Explore the material:
**a)** In the Death Valley trip report, what vehicle was Vince driving?
**b)** Duplicate the Death Valley trip report from "This is about" up to and including "in a Tacoma.".
(Document section begins)
Sunday, March 6, 2022

Death Valley February 2022

This is about our trip to Death Valley National Park 17-20 February 2022, a 4-day-3-night adventure to explore some new areas including Pleasant Canyon, the Chloride Cliffs, Titus Canyon, and the Racetrack.  Many sections of the trip were on rough 4x4 roads.  I was in my 4Runner, and my friend Vince was in a Tacoma.

DAY ONE

We approached the park by coming in through Ridgecrest, Searles Valley, and the Panamint Valley.  The ghost town of Ballarat (1897-1917) is the last stop before heading into the canyons.  There are a few structures around that are still standing. 

Actually, there is at least one permanent resident in Ballarat, and perhaps one or two more.  This is the "Trading Post" in Ballarat.  Not really much there to trade, but quite an interesting little stop.
(Document section ends)
(Source data begins)
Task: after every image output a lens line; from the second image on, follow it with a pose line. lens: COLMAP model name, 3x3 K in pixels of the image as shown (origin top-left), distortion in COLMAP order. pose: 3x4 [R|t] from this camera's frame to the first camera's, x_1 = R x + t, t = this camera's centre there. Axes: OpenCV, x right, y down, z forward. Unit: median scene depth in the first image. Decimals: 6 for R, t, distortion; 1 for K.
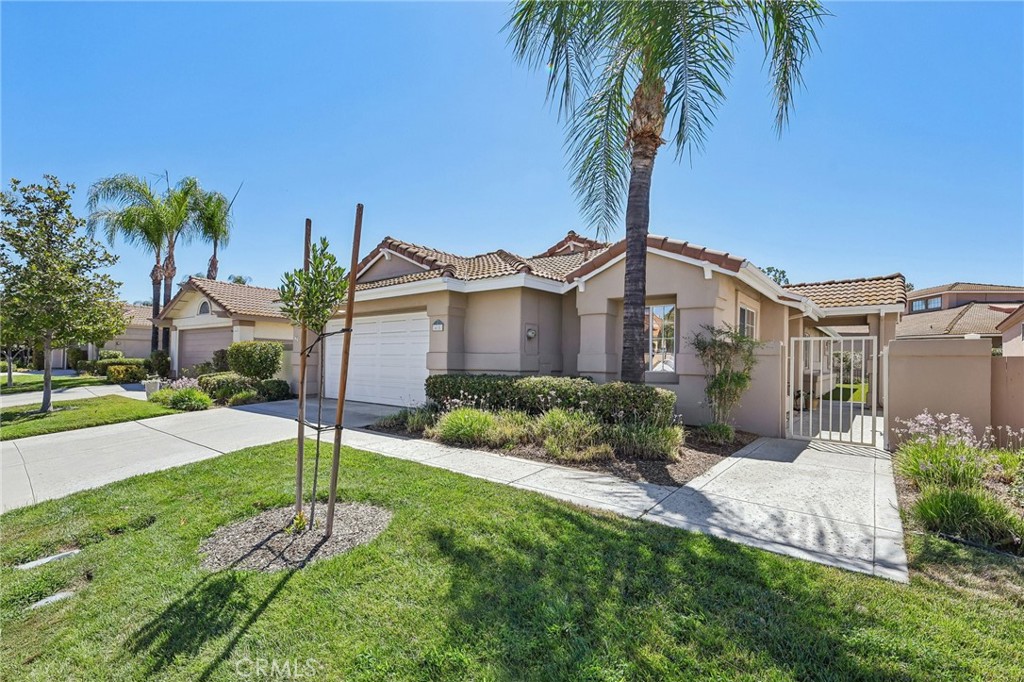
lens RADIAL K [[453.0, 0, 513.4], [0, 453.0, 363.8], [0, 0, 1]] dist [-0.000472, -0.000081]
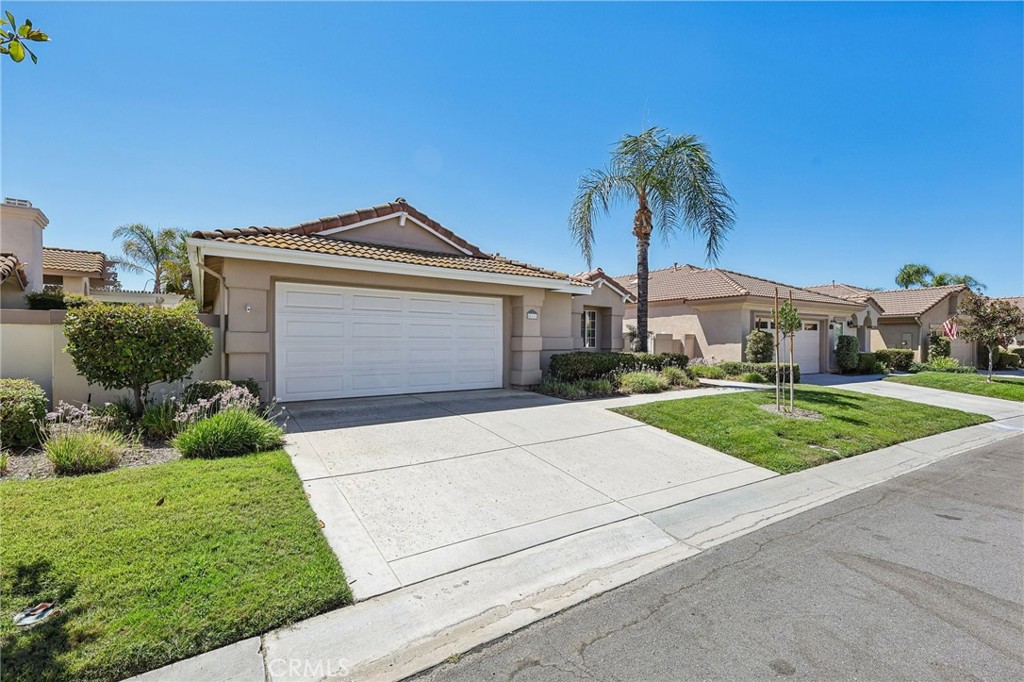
(Source data ends)
Solved problems:
**a)** A Tacoma.

**b)**
This is about our trip to Death Valley National Park 17-20 February 2022, a 4-day-3-night adventure to explore some new areas including Pleasant Canyon, the Chloride Cliffs, Titus Canyon, and the Racetrack.  Many sections of the trip were on rough 4x4 roads.  I was in my 4Runner, and my friend Vince was in a Tacoma.